[[ RECORD EXCERPTS open ]]

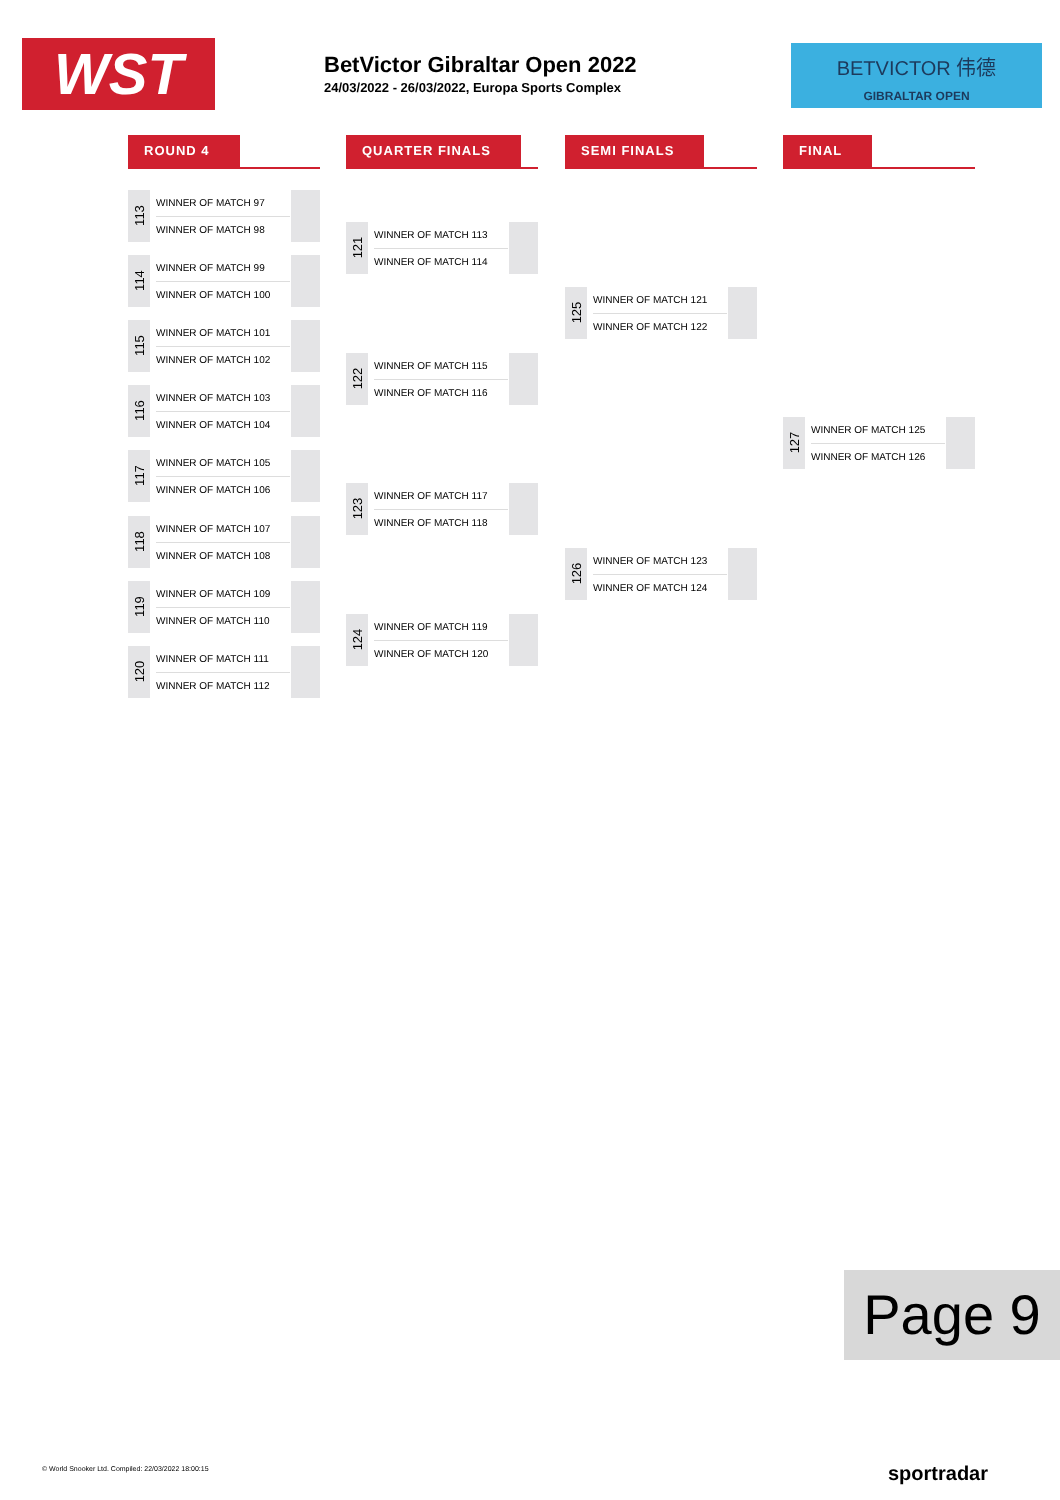WST
BetVictor Gibraltar Open 2022
24/03/2022 - 26/03/2022, Europa Sports Complex
BETVICTOR 伟德
GIBRALTAR OPEN
ROUND 4 QUARTER FINALS SEMI FINALS FINAL
113
WINNER OF MATCH 97
WINNER OF MATCH 98
114
WINNER OF MATCH 99
WINNER OF MATCH 100
115
WINNER OF MATCH 101
WINNER OF MATCH 102
116
WINNER OF MATCH 103
WINNER OF MATCH 104
117
WINNER OF MATCH 105
WINNER OF MATCH 106
118
WINNER OF MATCH 107
WINNER OF MATCH 108
119
WINNER OF MATCH 109
WINNER OF MATCH 110
120
WINNER OF MATCH 111
WINNER OF MATCH 112
121
WINNER OF MATCH 113
WINNER OF MATCH 114
122
WINNER OF MATCH 115
WINNER OF MATCH 116
123
WINNER OF MATCH 117
WINNER OF MATCH 118
124
WINNER OF MATCH 119
WINNER OF MATCH 120
125
WINNER OF MATCH 121
WINNER OF MATCH 122
126
WINNER OF MATCH 123
WINNER OF MATCH 124
127
WINNER OF MATCH 125
WINNER OF MATCH 126
Page 9
© World Snooker Ltd. Compiled: 22/03/2022 18:00:15
sportradar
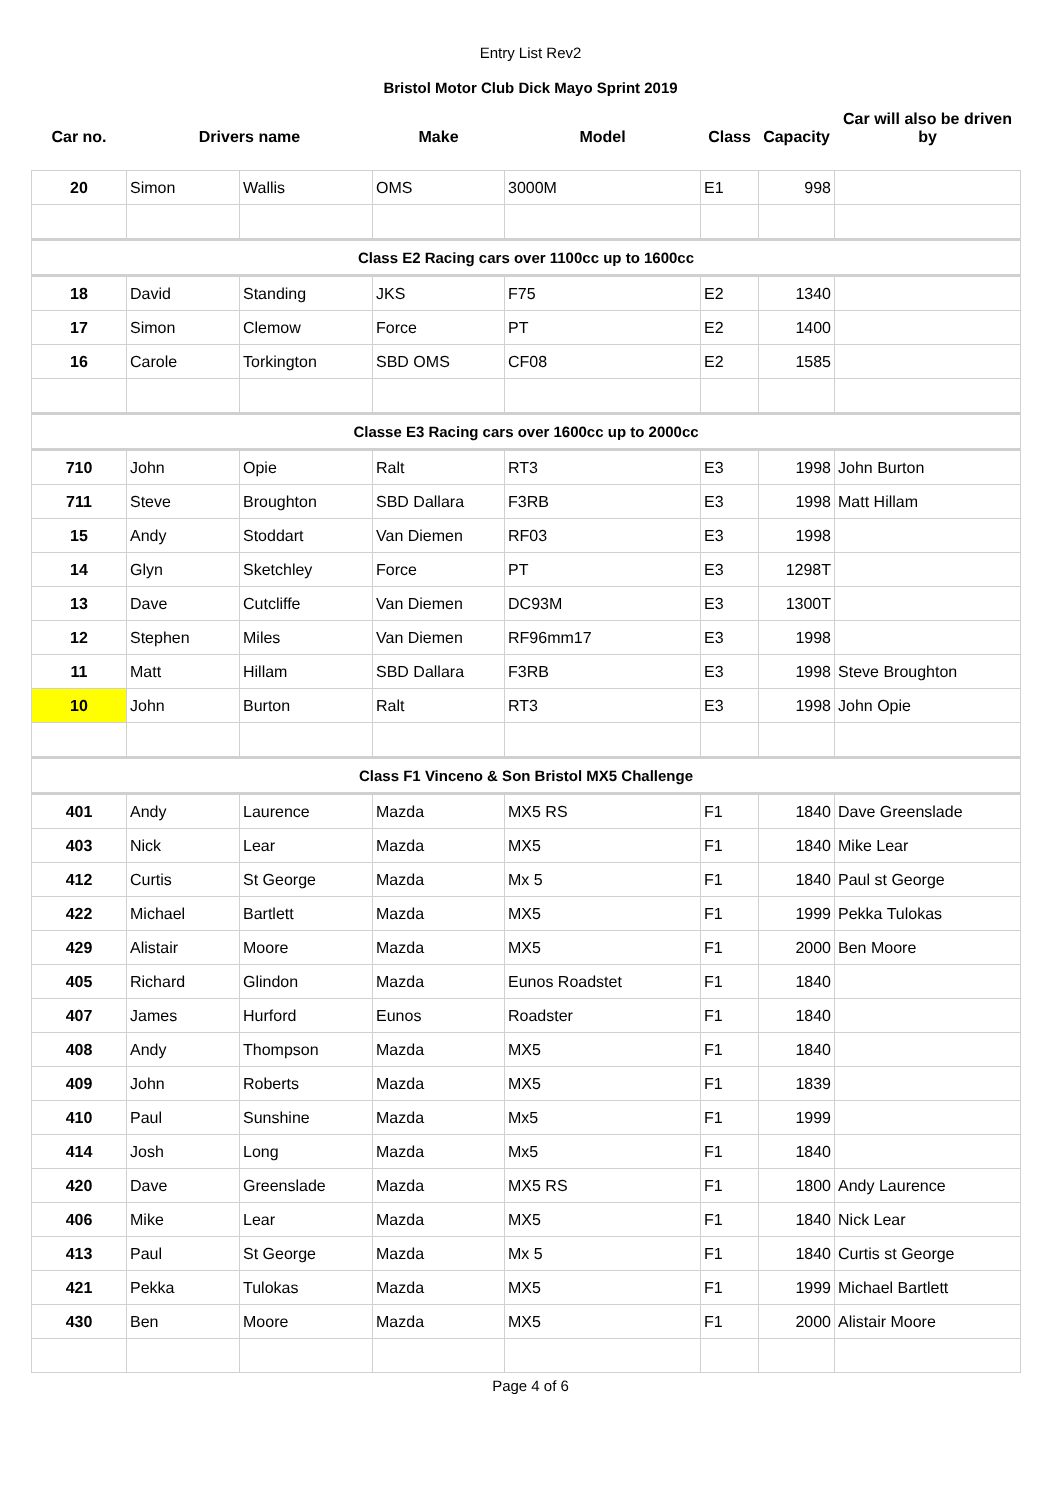Entry List Rev2
Bristol Motor Club Dick Mayo Sprint 2019
| Car no. | Drivers name | | Make | Model | Class | Capacity | Car will also be driven by |
| --- | --- | --- | --- | --- | --- | --- | --- |
| 20 | Simon | Wallis | OMS | 3000M | E1 | 998 | |
| Class E2 Racing cars over 1100cc up to 1600cc | | | | | | | |
| 18 | David | Standing | JKS | F75 | E2 | 1340 | |
| 17 | Simon | Clemow | Force | PT | E2 | 1400 | |
| 16 | Carole | Torkington | SBD OMS | CF08 | E2 | 1585 | |
| Classe E3 Racing cars over 1600cc up to 2000cc | | | | | | | |
| 710 | John | Opie | Ralt | RT3 | E3 | 1998 | John Burton |
| 711 | Steve | Broughton | SBD Dallara | F3RB | E3 | 1998 | Matt Hillam |
| 15 | Andy | Stoddart | Van Diemen | RF03 | E3 | 1998 | |
| 14 | Glyn | Sketchley | Force | PT | E3 | 1298T | |
| 13 | Dave | Cutcliffe | Van Diemen | DC93M | E3 | 1300T | |
| 12 | Stephen | Miles | Van Diemen | RF96mm17 | E3 | 1998 | |
| 11 | Matt | Hillam | SBD Dallara | F3RB | E3 | 1998 | Steve Broughton |
| 10 | John | Burton | Ralt | RT3 | E3 | 1998 | John Opie |
| Class F1 Vinceno & Son Bristol MX5 Challenge | | | | | | | |
| 401 | Andy | Laurence | Mazda | MX5 RS | F1 | 1840 | Dave Greenslade |
| 403 | Nick | Lear | Mazda | MX5 | F1 | 1840 | Mike Lear |
| 412 | Curtis | St George | Mazda | Mx 5 | F1 | 1840 | Paul st George |
| 422 | Michael | Bartlett | Mazda | MX5 | F1 | 1999 | Pekka Tulokas |
| 429 | Alistair | Moore | Mazda | MX5 | F1 | 2000 | Ben Moore |
| 405 | Richard | Glindon | Mazda | Eunos Roadstet | F1 | 1840 | |
| 407 | James | Hurford | Eunos | Roadster | F1 | 1840 | |
| 408 | Andy | Thompson | Mazda | MX5 | F1 | 1840 | |
| 409 | John | Roberts | Mazda | MX5 | F1 | 1839 | |
| 410 | Paul | Sunshine | Mazda | Mx5 | F1 | 1999 | |
| 414 | Josh | Long | Mazda | Mx5 | F1 | 1840 | |
| 420 | Dave | Greenslade | Mazda | MX5 RS | F1 | 1800 | Andy Laurence |
| 406 | Mike | Lear | Mazda | MX5 | F1 | 1840 | Nick Lear |
| 413 | Paul | St George | Mazda | Mx 5 | F1 | 1840 | Curtis st George |
| 421 | Pekka | Tulokas | Mazda | MX5 | F1 | 1999 | Michael Bartlett |
| 430 | Ben | Moore | Mazda | MX5 | F1 | 2000 | Alistair Moore |
Page 4 of 6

[[ RECORD EXCERPTS closed ]]

● WORK TO COMPLETE
Only the lines from the one containing "E2 | 1585 | |" through the end of the material should be reproduced, exactly, with both ends included.

● ANSWER SPACE
| 16 | Carole | Torkington | SBD OMS | CF08 | E2 | 1585 | |
| Classe E3 Racing cars over 1600cc up to 2000cc | | | | | | | |
| 710 | John | Opie | Ralt | RT3 | E3 | 1998 | John Burton |
| 711 | Steve | Broughton | SBD Dallara | F3RB | E3 | 1998 | Matt Hillam |
| 15 | Andy | Stoddart | Van Diemen | RF03 | E3 | 1998 | |
| 14 | Glyn | Sketchley | Force | PT | E3 | 1298T | |
| 13 | Dave | Cutcliffe | Van Diemen | DC93M | E3 | 1300T | |
| 12 | Stephen | Miles | Van Diemen | RF96mm17 | E3 | 1998 | |
| 11 | Matt | Hillam | SBD Dallara | F3RB | E3 | 1998 | Steve Broughton |
| 10 | John | Burton | Ralt | RT3 | E3 | 1998 | John Opie |
| Class F1 Vinceno & Son Bristol MX5 Challenge | | | | | | | |
| 401 | Andy | Laurence | Mazda | MX5 RS | F1 | 1840 | Dave Greenslade |
| 403 | Nick | Lear | Mazda | MX5 | F1 | 1840 | Mike Lear |
| 412 | Curtis | St George | Mazda | Mx 5 | F1 | 1840 | Paul st George |
| 422 | Michael | Bartlett | Mazda | MX5 | F1 | 1999 | Pekka Tulokas |
| 429 | Alistair | Moore | Mazda | MX5 | F1 | 2000 | Ben Moore |
| 405 | Richard | Glindon | Mazda | Eunos Roadstet | F1 | 1840 | |
| 407 | James | Hurford | Eunos | Roadster | F1 | 1840 | |
| 408 | Andy | Thompson | Mazda | MX5 | F1 | 1840 | |
| 409 | John | Roberts | Mazda | MX5 | F1 | 1839 | |
| 410 | Paul | Sunshine | Mazda | Mx5 | F1 | 1999 | |
| 414 | Josh | Long | Mazda | Mx5 | F1 | 1840 | |
| 420 | Dave | Greenslade | Mazda | MX5 RS | F1 | 1800 | Andy Laurence |
| 406 | Mike | Lear | Mazda | MX5 | F1 | 1840 | Nick Lear |
| 413 | Paul | St George | Mazda | Mx 5 | F1 | 1840 | Curtis st George |
| 421 | Pekka | Tulokas | Mazda | MX5 | F1 | 1999 | Michael Bartlett |
| 430 | Ben | Moore | Mazda | MX5 | F1 | 2000 | Alistair Moore |
Page 4 of 6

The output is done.